◆ TAREFA A REALIZAR
De acordo com o texto sobre substitutos da carne, quanto cresceram as vendas de alternativas à carne nos Estados Unidos entre 2010 e 2012?

Iniciativas para substituir a carne ou produzi-la em laboratório buscam driblar os impactos ambientais e éticos da pecuária, mas ainda esbarram em custos altos e sabor questionável
Um produto vegetariano que imite perfeitamente carne ou frango é o Santo Graal da indústria de alimentos. há décadas, o setor brinca de alquimista, combinando soja e milho a ingredientes insólitos, como proteína de fungos e extrato de algas, na tentativa de sintetizar um alimento com o sabor, a textura e as características nutritivas da proteína animal, mas sem as desvantagens ambientais e éticas da pecuária. Muitos tentaram, mas ninguém chegou lá.
Nos anos 1960, europeus e americanos começaram a importar alternativas vegetarianas com alto teor proteico da Ásia, como o tofu e o tempeh. Mais tarde, as cozinhas industriais descobriram a proteína texturizada de soja, usada para produzir arremedos meia-boca de croquetes e hambúrgueres.
Agora, após atirar para todos os lados, a indústria alimentícia está perto de acertar o alvo. Em maio do ano passado, a rede americana de supermercados Whole Foods envolveu-se num imbróglio em que trocou os rótulos de duas partidas de salada de galinha ao curry, uma com frango de verdade, outra com uma versão vegana, produzida com soja e ervilhas pela marca Beyond Meat. Nenhum consumidor percebeu a diferença. Eu mesma testei o produto – tem cara, textura e um gosto bem próximo dos de frango. Só não estou bem certa se é gostoso–mas essa é outra história.
O que não falta, nesse mercado, são opções. Pelo menos duas dezenas de empresas já exploram o filão nos Estados unidos. A demanda também não para de crescer, apesar do preço salgado da carne de mentirinha. uma bandeja de 240 gramas de tiras de “frango vegetariano” comercializado pela Beyond Meat não sai por menos de US$5. As vendas de alternativas à carne cresceram 8% nos Estados Unidos entre 2010 e 2012, chegando a US$ 553 milhões anuais, segundo pesquisa da Mintel, empresa especializada em pesquisas de mercado.
Outro estudo da empresa, divulgado em 2013, indicou que mais de um terço dos americanos adquiriu substitutos da carne, sobretudo tofu e tempeh, embora apenas 7% dos entrevistados se identificassem como vegetarianos. Mais importante: 51% dos consumidores ouvidos pela Mintel acreditam que esses substitutos são mais saudáveis do que a carne.
Esse mercado também despertou o apetite, inesperado, de bilionários do Vale do Silício, como Biz Stone e Evan Williams, do Twitter, e Bill Gates, da Microsoft. Mas nenhum deles mergulhou mais a fundo nesse exercício de reinvenção gastronômica do que Sergey Brin, um dos fundadores da Google.

◆ MATERIAL FORNECIDO

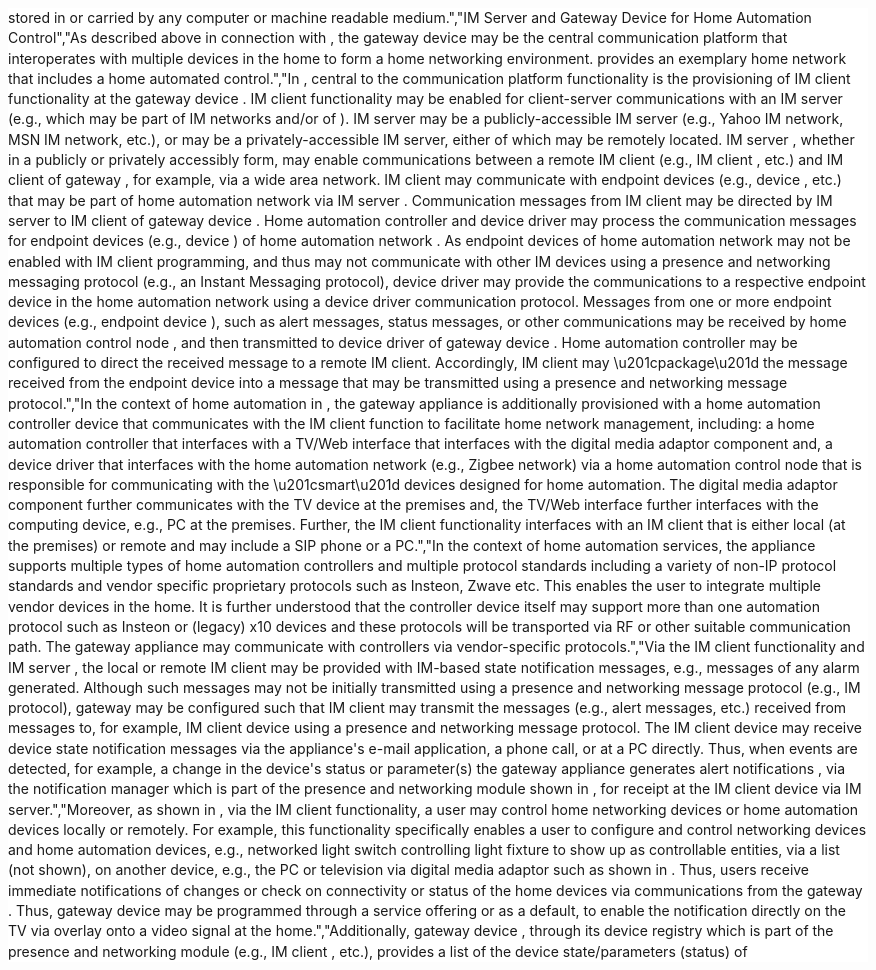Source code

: stored in or carried by any computer or machine readable medium.","IM Server and Gateway Device for Home Automation Control","As described above in connection with , the gateway device  may be the central communication platform that interoperates with multiple devices in the home to form a home networking environment.  provides an exemplary home network that includes a home automated control.","In , central to the communication platform functionality is the provisioning of IM client functionality  at the gateway device . IM client functionality  may be enabled for client-server communications with an IM server (e.g., which may be part of IM networks and\/or of ). IM server may be a publicly-accessible IM server (e.g., Yahoo IM network, MSN IM network, etc.), or may be a privately-accessible IM server, either of which may be remotely located. IM server , whether in a publicly or privately accessibly form, may enable communications between a remote IM client (e.g., IM client , etc.) and IM client  of gateway , for example, via a wide area network. IM client  may communicate with endpoint devices (e.g., device , etc.) that may be part of home automation network  via IM server . Communication messages  from IM client  may be directed by IM server to IM client  of gateway device . Home automation controller  and device driver  may process the communication messages  for endpoint devices (e.g., device ) of home automation network . As endpoint devices of home automation network may not be enabled with IM client programming, and thus may not communicate with other IM devices using a presence and networking messaging protocol (e.g., an Instant Messaging protocol), device driver  may provide the communications to a respective endpoint device in the home automation network using a device driver communication protocol. Messages from one or more endpoint devices (e.g., endpoint device ), such as alert messages, status messages, or other communications may be received by home automation control node , and then transmitted to device driver  of gateway device . Home automation controller  may be configured to direct the received message to a remote IM client. Accordingly, IM client  may \u201cpackage\u201d the message received from the endpoint device into a message that may be transmitted using a presence and networking message protocol.","In the context of home automation in , the gateway appliance  is additionally provisioned with a home automation controller device  that communicates with the IM client function  to facilitate home network management, including: a home automation controller  that interfaces with a TV\/Web interface  that interfaces with the digital media adaptor component  and, a device driver  that interfaces with the home automation network  (e.g., Zigbee network) via a home automation control node  that is responsible for communicating with the \u201csmart\u201d devices designed for home automation. The digital media adaptor component  further communicates with the TV device  at the premises and, the TV\/Web interface  further interfaces with the computing device, e.g., PC  at the premises. Further, the IM client functionality  interfaces with an IM client  that is either local (at the premises) or remote and may include a SIP phone or a PC.","In the context of home automation services, the appliance supports multiple types of home automation controllers and multiple protocol standards including a variety of non-IP protocol standards and vendor specific proprietary protocols such as Insteon, Zwave etc. This enables the user to integrate multiple vendor devices in the home. It is further understood that the controller device itself may support more than one automation protocol such as Insteon or (legacy) x10 devices and these protocols will be transported via RF or other suitable communication path. The gateway appliance  may communicate with controllers via vendor-specific protocols.","Via the IM client functionality  and IM server , the local or remote IM client  may be provided with IM-based state notification messages, e.g., messages of any alarm generated. Although such messages may not be initially transmitted using a presence and networking message protocol (e.g., IM protocol), gateway  may be configured such that IM client  may transmit the messages (e.g., alert messages, etc.) received from messages to, for example, IM client device  using a presence and networking message protocol. The IM client device  may receive device state notification messages  via the appliance's e-mail application, a phone call, or at a PC directly. Thus, when events are detected, for example, a change in the device's status or parameter(s) the gateway appliance  generates alert notifications , via the notification manager which is part of the presence and networking module shown in , for receipt at the IM client device via IM server.","Moreover, as shown in , via the IM client  functionality, a user may control home networking devices  or home automation devices locally or remotely. For example, this functionality specifically enables a user to configure and control networking devices and home automation devices, e.g., networked light switch controlling light fixture  to show up as controllable entities, via a list (not shown), on another device, e.g., the PC  or television  via digital media adaptor such as shown in . Thus, users receive immediate notifications of changes or check on connectivity or status of the home devices via communications from the gateway . Thus, gateway device  may be programmed through a service offering or as a default, to enable the notification directly on the TV via overlay onto a video signal at the home.","Additionally, gateway device , through its device registry which is part of the presence and networking module (e.g., IM client , etc.), provides a list of the device state\/parameters (status)  of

◆ RESPOSTA
As vendas cresceram 8%, chegando a US$ 553 milhões anuais.